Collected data
· · · · ·

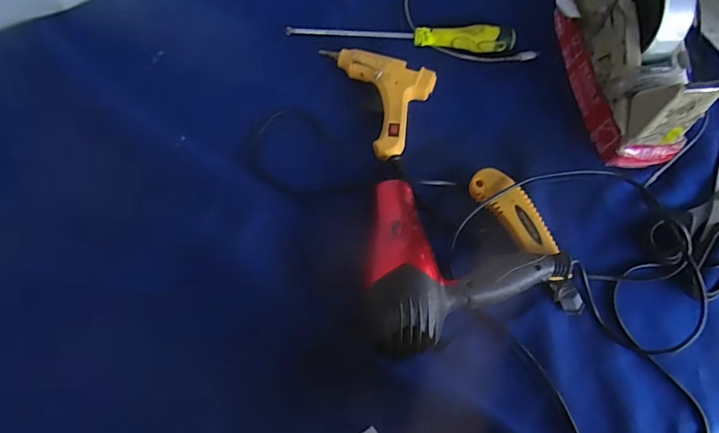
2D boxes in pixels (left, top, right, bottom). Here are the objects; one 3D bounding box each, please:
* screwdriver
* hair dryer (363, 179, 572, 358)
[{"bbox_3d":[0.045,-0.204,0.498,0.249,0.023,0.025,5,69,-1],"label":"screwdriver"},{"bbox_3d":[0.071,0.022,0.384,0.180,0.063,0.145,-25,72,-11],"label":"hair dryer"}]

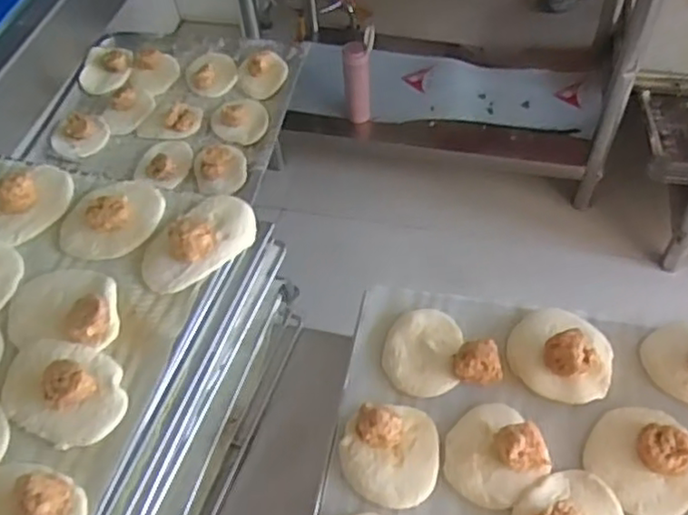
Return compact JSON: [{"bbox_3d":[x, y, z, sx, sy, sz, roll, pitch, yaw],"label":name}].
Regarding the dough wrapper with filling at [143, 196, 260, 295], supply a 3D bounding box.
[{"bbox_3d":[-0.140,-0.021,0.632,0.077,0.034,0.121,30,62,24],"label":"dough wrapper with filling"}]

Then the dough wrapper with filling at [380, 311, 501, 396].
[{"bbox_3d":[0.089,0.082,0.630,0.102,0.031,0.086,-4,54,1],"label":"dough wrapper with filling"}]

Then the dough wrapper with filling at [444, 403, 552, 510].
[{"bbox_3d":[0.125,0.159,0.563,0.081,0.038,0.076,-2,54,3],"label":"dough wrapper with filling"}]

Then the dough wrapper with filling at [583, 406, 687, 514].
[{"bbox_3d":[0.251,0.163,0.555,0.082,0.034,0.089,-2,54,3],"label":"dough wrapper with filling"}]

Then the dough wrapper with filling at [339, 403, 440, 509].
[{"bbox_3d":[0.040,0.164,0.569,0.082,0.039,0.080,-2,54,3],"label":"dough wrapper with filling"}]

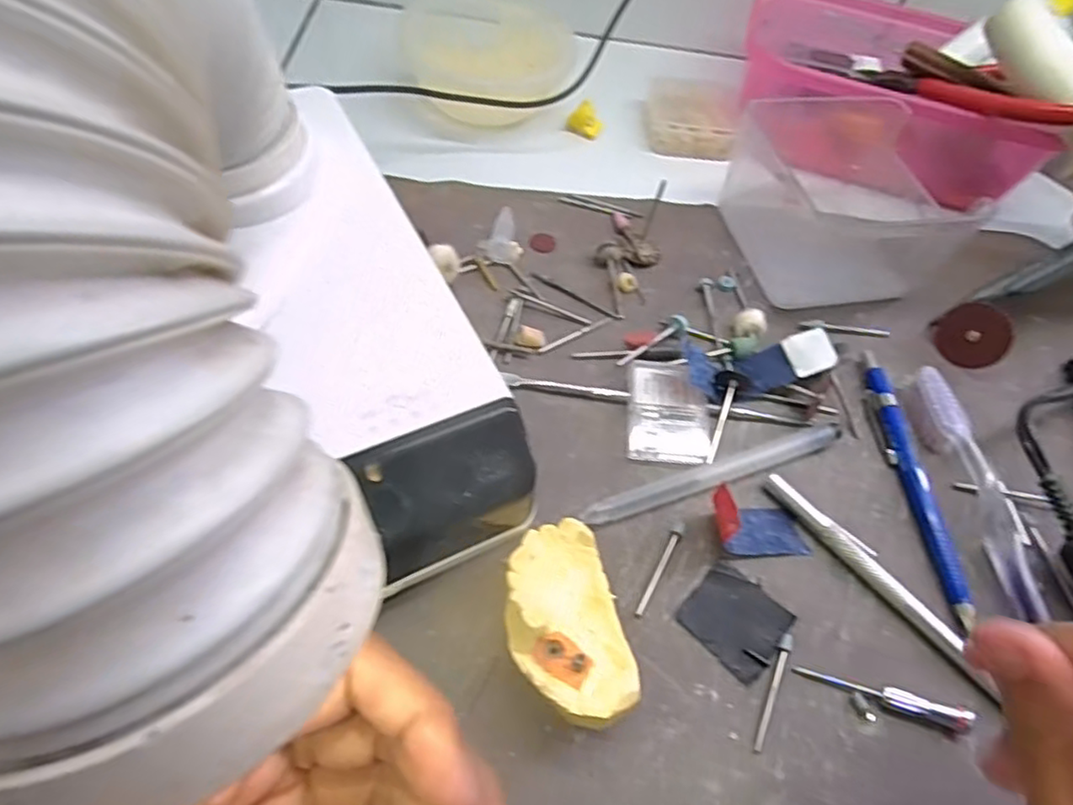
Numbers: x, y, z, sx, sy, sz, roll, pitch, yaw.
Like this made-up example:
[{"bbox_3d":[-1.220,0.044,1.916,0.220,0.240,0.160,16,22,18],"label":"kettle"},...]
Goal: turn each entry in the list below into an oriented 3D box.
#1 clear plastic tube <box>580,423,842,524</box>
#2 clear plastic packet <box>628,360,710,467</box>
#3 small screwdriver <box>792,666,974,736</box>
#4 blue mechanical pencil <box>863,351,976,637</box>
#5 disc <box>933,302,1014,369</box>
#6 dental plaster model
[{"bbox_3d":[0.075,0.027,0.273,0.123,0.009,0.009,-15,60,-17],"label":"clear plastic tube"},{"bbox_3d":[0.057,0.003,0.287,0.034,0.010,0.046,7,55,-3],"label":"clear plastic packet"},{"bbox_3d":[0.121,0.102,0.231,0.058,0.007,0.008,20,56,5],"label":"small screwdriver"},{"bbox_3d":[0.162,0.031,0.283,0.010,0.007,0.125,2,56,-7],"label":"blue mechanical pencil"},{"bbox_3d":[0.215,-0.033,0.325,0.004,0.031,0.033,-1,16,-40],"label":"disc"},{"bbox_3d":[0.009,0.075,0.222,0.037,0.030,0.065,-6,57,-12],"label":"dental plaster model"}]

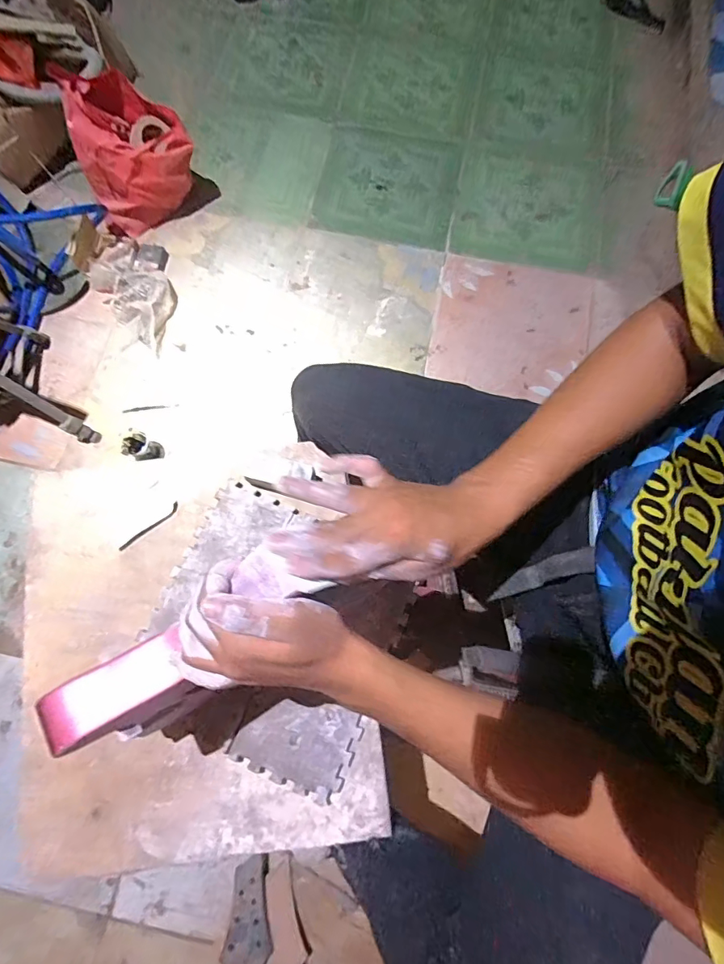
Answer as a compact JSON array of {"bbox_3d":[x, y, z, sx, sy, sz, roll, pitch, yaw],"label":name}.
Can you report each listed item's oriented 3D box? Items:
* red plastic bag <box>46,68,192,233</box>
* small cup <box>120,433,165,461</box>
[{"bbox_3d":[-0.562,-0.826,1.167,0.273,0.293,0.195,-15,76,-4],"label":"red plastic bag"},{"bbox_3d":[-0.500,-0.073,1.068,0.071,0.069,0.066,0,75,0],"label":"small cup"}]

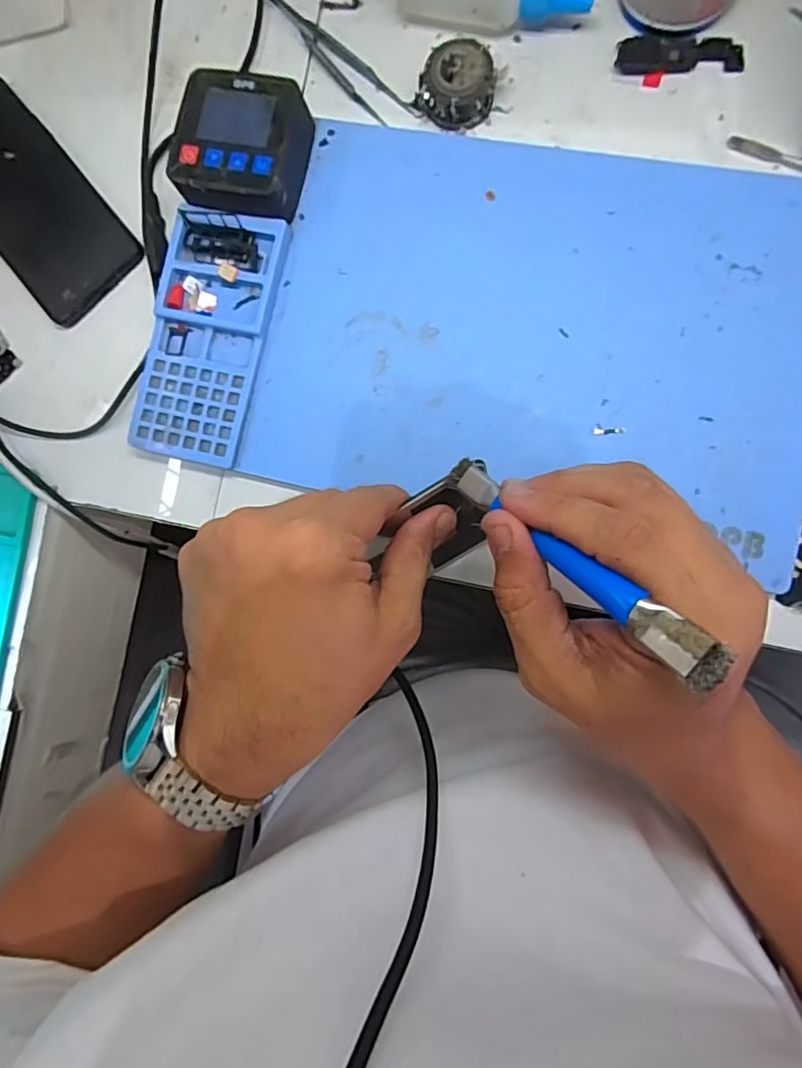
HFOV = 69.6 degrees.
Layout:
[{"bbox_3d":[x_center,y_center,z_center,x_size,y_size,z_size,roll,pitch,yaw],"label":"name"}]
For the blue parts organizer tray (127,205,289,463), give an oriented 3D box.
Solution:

· · · · ·

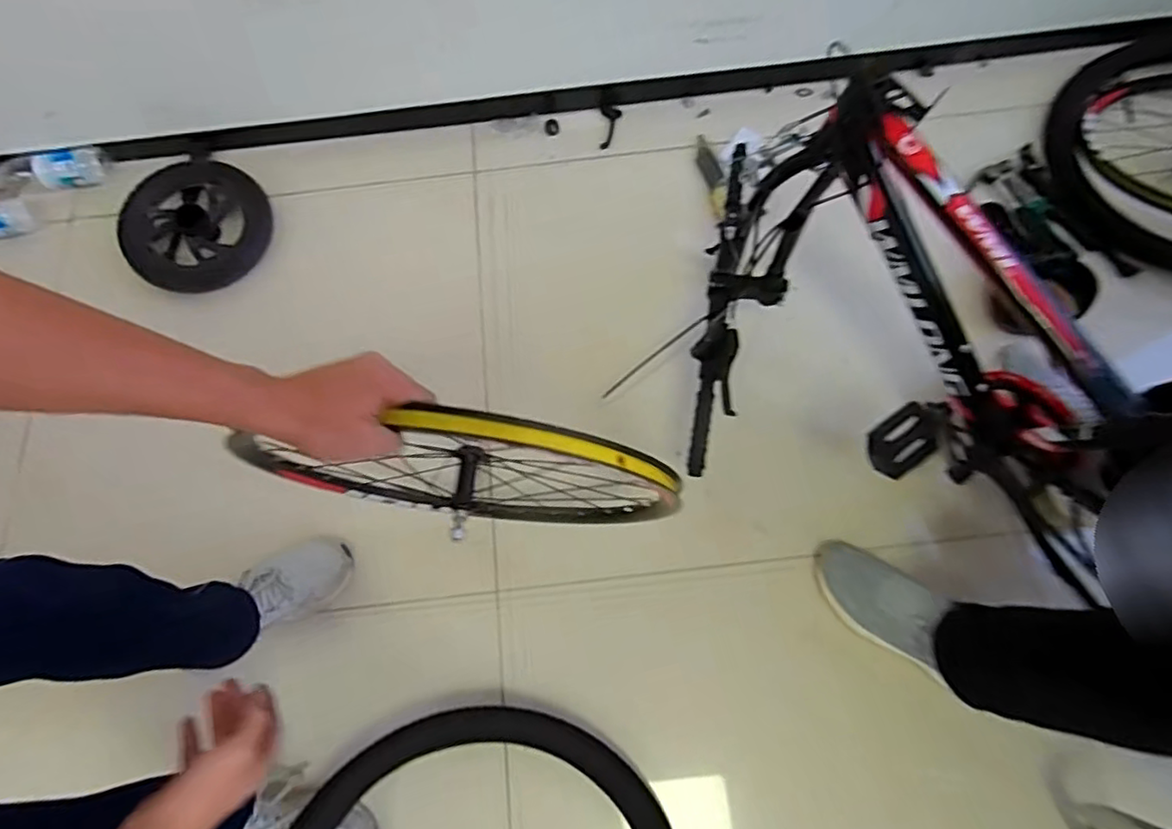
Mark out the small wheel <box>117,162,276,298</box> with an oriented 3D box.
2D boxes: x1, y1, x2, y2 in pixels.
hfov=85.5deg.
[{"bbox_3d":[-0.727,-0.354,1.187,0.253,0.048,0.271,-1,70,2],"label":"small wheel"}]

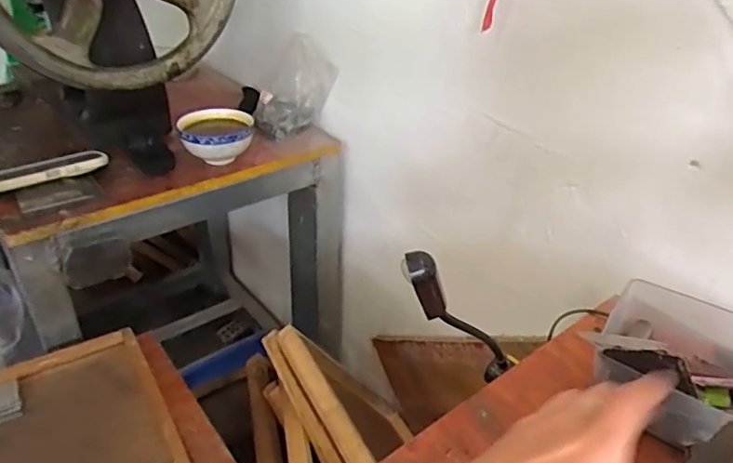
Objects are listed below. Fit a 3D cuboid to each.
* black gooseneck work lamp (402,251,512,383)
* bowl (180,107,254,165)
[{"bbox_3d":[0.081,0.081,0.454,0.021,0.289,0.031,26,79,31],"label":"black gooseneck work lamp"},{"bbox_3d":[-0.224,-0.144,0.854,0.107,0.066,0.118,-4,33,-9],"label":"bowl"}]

· · · · ·

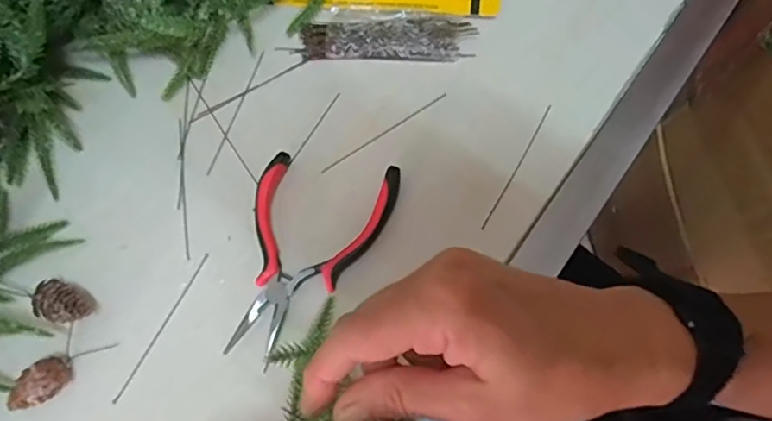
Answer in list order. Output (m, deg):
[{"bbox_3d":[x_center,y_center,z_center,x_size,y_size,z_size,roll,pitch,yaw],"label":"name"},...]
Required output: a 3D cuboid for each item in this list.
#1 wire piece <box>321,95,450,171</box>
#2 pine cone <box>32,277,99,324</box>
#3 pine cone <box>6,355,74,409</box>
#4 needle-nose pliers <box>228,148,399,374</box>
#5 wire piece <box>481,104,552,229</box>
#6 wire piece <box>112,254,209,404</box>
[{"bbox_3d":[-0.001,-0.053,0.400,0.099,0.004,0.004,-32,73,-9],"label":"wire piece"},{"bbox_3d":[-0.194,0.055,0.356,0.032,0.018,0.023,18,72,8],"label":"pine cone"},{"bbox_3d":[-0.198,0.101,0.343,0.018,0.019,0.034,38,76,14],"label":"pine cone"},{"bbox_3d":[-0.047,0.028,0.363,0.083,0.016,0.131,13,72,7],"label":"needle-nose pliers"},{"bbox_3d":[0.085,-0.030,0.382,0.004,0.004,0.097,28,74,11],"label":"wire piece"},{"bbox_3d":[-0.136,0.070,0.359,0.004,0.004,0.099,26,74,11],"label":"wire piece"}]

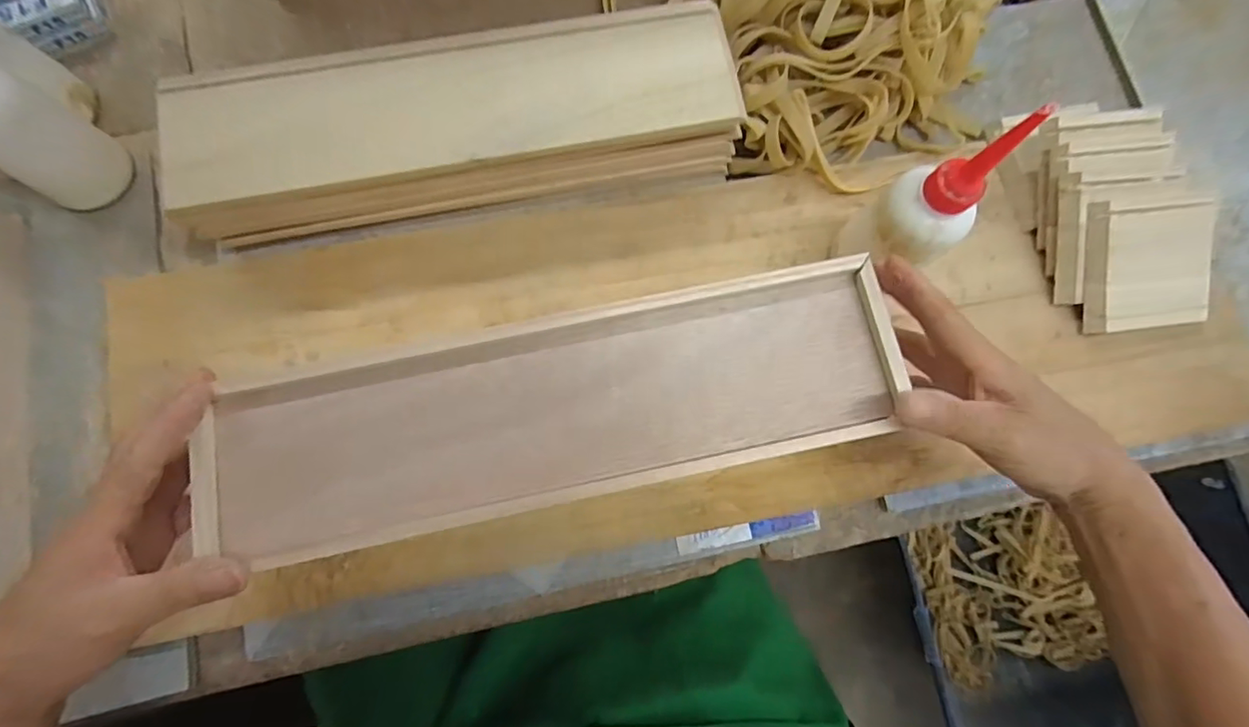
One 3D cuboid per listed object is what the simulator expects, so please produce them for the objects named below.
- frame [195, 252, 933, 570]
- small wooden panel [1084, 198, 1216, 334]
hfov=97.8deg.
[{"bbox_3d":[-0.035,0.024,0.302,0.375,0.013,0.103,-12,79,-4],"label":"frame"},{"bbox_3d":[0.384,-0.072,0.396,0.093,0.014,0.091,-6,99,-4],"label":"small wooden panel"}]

· · · · ·

__ACTION ITEM__.
Using the records given above, list every line that includes the word "pixels".

__OUTPUT FOR THIS EXERCISE__.
2D boxes in pixels (left, top, right, bottom). Here are the objects; one 3D bounding box each, please:
2D boxes: x1, y1, x2, y2 in pixels.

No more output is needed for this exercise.